2018 and 2022 World Cup bid inspector Mayne-Nicholls to appeal ban at CAS

Harold Mayne Nicholls

By Andrew Warshaw

March 2 – Harold Mayne-Nicholls, the FIFA-appointed official who led the inspection team that evaluated the credentials of all 2018 and 2022 World Cup bidding candidates, is going to the Court of Arbitration for Sport (CAS) in a last-ditch attempt to clear his name and overturn a three-year ban for seeking unpaid intern work in Qatar for relatives.

According to The Associated Press, Mayne-Nicholls’ hearing could be the first time that evidence from former FIFA ethics prosecutor Michael Garcia’s investigation into the two World Cup bid contests is tested in a court outside FIFA’s own judicial system.

The Chilean was originally banned for seven years in July 2015 after being found guilty of “repeatedly asking for personal favours” from the Qataris who went on to be awarded the 2022 tournament.

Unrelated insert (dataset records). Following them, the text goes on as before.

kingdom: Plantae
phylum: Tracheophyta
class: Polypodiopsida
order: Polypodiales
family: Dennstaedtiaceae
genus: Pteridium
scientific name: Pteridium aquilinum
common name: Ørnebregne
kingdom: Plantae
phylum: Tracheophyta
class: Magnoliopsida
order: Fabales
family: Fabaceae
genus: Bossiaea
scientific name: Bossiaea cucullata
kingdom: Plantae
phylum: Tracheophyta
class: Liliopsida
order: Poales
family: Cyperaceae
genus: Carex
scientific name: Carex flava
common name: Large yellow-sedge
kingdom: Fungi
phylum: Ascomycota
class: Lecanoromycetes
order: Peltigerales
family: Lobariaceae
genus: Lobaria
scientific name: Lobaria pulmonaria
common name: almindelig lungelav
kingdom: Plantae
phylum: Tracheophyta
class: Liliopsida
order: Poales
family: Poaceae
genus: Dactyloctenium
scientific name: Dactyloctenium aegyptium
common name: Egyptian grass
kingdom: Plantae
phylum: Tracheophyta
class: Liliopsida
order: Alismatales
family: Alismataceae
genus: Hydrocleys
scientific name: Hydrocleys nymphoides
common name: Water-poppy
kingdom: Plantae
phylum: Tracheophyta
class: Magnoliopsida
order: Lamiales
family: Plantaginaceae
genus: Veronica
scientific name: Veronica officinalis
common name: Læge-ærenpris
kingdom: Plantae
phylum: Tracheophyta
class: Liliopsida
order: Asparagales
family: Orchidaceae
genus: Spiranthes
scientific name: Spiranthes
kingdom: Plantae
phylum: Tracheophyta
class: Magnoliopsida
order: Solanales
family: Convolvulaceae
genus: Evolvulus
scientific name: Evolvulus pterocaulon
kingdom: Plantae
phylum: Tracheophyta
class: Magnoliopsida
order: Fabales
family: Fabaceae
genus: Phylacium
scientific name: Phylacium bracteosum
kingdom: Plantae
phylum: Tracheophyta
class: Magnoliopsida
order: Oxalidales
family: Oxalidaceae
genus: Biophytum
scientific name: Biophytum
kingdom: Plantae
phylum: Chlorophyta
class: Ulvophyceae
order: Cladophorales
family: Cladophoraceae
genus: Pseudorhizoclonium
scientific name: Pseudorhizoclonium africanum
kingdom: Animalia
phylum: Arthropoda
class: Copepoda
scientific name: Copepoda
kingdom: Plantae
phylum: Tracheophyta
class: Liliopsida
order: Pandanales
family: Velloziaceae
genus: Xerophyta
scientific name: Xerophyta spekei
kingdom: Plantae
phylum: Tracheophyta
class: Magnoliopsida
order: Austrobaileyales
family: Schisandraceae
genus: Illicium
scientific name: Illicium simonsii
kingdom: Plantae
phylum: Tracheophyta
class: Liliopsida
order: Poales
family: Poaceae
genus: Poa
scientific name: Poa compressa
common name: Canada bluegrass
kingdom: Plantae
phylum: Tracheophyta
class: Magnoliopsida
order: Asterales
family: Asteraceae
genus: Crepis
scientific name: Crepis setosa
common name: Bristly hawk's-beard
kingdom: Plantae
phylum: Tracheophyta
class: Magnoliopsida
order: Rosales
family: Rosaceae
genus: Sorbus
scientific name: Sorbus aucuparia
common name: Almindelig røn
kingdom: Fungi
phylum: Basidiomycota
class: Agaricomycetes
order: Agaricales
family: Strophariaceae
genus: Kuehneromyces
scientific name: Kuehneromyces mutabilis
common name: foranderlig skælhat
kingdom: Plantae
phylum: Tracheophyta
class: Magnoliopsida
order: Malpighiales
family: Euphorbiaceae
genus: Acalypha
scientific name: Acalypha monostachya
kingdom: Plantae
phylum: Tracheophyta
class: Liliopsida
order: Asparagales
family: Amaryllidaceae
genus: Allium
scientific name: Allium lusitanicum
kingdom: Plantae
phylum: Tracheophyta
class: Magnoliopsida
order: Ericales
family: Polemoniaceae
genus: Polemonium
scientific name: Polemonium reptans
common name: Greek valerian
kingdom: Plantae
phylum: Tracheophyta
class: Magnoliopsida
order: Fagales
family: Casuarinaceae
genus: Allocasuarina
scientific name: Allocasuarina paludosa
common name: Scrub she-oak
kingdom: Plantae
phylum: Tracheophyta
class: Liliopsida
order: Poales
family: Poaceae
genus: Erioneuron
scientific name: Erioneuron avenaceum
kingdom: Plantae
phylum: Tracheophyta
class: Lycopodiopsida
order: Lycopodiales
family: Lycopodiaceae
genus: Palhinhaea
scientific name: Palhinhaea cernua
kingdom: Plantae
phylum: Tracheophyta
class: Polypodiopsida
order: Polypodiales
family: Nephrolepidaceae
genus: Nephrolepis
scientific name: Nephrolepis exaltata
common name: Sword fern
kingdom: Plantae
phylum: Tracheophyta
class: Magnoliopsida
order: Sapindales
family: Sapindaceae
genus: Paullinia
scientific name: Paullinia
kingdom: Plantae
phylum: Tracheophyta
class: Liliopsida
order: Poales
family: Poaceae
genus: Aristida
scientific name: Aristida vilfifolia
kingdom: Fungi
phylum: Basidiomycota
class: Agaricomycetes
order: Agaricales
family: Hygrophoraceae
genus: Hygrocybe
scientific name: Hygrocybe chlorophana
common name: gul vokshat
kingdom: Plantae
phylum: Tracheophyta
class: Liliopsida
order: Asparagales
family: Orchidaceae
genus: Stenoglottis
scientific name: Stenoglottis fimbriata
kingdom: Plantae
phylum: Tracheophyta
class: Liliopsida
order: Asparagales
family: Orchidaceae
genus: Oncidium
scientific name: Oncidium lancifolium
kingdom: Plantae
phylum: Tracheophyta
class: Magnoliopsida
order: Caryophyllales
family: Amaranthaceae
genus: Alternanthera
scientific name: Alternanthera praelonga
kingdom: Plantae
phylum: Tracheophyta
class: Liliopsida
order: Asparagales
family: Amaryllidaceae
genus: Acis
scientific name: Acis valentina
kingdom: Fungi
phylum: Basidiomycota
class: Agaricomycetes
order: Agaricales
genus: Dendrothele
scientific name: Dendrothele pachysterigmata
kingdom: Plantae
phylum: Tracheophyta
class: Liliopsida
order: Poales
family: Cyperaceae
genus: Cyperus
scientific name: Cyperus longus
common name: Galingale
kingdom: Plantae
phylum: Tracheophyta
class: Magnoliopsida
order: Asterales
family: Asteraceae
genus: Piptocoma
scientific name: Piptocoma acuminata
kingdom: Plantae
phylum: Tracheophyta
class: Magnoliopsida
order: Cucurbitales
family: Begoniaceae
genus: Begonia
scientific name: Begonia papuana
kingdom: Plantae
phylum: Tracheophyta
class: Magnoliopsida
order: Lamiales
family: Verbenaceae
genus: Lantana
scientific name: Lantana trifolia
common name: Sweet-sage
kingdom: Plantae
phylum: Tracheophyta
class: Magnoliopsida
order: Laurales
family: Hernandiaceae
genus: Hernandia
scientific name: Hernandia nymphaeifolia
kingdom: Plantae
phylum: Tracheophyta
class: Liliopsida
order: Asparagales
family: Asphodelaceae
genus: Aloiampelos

The ban was imposed after an email exchange came to light requesting possible work placements for his son and a nephew at the famed Aspire youth academy in Doha. Aspire was strongly linked to Qatar’s successful bid and FIFA’s ethics judging chamber took the view that Mayne-Nicholls had seriously violated his responsibilities.

Ethics judges were anxious to send out a strong message that Mayne-Nicholls, as head of the technical inspection team, had a special responsibility in terms of neutrality and that anything which could potentially endanger the independent evaluation of World Cup bidders was a serious conflict of interest – not least actively asking for personal favours with those close to a bid committee, regardless of the outcome of such communication.

FIFA’s chief ethics judge Hans-Joachim Eckert is understood to have personally felt that the unique position Mayne-Nicholls held meant he had to be given a severe sanction. Yet whilst his conduct was incredibly naive given the sensitivity of the World Cup bid process, he has long insisted he did not in any way benefit personally – unlike other FIFA officials banned for a similar length of time for far worse offenses.

Even more significantly, the report delivered by Mayne-Nicholls’ six-member technical inspection team gave Qatar the worst ranking of all the candidates for the 2022 World Cup saying it was a “high risk” option. That this advice was ultimately ignored by the FIFA executive committee was hardly something that could be blamed on the Chilean.

Mayne Nicholls felt he had been harshly treated and FIFA’s appeals committee agreed with him. Last April, they cut the suspension from seven to three years. Delivering its verdict at the time, the appeals committee explained: “While agreeing with the principles and arguments presented by the adjudicatory chamber, the Appeal Committee deemed that the sanction imposed was not proportionate to the breaches committed.”

According to AP, Mayne-Nicholls was unable to file a further appeal at CAS until FIFA’s appeal committee provided written reasons for his ban. That document was apparently only sent 10 months after the decision to reduce his ban – clearing the way for him to now try and have it scrapped completely.